* Required work
Each line of the data that includes "displays" must be copied.

[Dataset entries]

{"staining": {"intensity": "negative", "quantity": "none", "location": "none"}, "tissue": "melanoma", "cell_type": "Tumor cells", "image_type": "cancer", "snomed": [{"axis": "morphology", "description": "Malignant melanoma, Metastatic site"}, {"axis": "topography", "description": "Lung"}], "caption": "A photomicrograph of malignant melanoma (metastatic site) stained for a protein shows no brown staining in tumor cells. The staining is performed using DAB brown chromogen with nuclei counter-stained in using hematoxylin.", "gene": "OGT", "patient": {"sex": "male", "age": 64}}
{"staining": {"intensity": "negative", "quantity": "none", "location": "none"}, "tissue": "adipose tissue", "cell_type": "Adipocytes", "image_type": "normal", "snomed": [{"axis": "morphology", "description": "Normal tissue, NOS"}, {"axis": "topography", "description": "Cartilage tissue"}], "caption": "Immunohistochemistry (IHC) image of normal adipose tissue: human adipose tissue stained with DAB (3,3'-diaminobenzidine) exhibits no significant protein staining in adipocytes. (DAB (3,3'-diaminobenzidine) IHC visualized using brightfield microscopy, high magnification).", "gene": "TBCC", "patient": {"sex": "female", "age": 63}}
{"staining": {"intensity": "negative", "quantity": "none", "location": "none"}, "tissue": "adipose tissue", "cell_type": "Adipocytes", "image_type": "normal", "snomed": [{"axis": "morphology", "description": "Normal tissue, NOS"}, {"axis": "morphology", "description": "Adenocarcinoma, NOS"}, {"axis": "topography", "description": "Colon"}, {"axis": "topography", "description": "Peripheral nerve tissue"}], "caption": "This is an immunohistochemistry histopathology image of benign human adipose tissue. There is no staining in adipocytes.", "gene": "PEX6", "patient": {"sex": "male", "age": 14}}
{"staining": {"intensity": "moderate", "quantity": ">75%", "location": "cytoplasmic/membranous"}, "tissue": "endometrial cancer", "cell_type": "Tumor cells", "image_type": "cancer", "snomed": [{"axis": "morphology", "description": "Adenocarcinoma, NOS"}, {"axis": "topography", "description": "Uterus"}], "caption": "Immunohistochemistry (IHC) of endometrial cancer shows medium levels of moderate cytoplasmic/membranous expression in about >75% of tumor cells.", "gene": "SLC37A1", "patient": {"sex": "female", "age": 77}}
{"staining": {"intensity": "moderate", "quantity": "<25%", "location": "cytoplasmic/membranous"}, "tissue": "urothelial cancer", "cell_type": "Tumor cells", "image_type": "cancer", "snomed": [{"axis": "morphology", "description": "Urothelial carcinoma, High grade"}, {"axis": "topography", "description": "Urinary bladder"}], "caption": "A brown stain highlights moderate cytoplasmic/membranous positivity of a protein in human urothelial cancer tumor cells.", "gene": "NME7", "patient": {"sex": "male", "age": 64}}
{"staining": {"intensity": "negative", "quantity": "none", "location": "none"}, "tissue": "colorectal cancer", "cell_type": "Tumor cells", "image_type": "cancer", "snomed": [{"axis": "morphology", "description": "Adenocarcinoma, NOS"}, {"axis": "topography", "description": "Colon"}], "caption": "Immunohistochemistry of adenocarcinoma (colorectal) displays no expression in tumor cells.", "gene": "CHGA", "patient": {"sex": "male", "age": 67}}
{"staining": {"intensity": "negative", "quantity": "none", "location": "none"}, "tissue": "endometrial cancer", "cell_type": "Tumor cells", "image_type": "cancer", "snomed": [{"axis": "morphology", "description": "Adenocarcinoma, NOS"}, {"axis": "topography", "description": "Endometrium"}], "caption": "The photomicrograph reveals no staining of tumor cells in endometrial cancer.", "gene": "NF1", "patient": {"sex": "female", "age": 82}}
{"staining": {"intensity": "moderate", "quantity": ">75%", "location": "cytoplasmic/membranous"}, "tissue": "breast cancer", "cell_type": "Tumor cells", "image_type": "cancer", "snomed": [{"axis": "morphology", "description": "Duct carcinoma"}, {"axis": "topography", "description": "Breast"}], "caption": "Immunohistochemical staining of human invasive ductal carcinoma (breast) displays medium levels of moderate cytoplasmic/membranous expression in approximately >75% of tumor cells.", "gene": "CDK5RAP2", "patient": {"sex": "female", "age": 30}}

* Result of the exercise
{"staining": {"intensity": "negative", "quantity": "none", "location": "none"}, "tissue": "colorectal cancer", "cell_type": "Tumor cells", "image_type": "cancer", "snomed": [{"axis": "morphology", "description": "Adenocarcinoma, NOS"}, {"axis": "topography", "description": "Colon"}], "caption": "Immunohistochemistry of adenocarcinoma (colorectal) displays no expression in tumor cells.", "gene": "CHGA", "patient": {"sex": "male", "age": 67}}
{"staining": {"intensity": "moderate", "quantity": ">75%", "location": "cytoplasmic/membranous"}, "tissue": "breast cancer", "cell_type": "Tumor cells", "image_type": "cancer", "snomed": [{"axis": "morphology", "description": "Duct carcinoma"}, {"axis": "topography", "description": "Breast"}], "caption": "Immunohistochemical staining of human invasive ductal carcinoma (breast) displays medium levels of moderate cytoplasmic/membranous expression in approximately >75% of tumor cells.", "gene": "CDK5RAP2", "patient": {"sex": "female", "age": 30}}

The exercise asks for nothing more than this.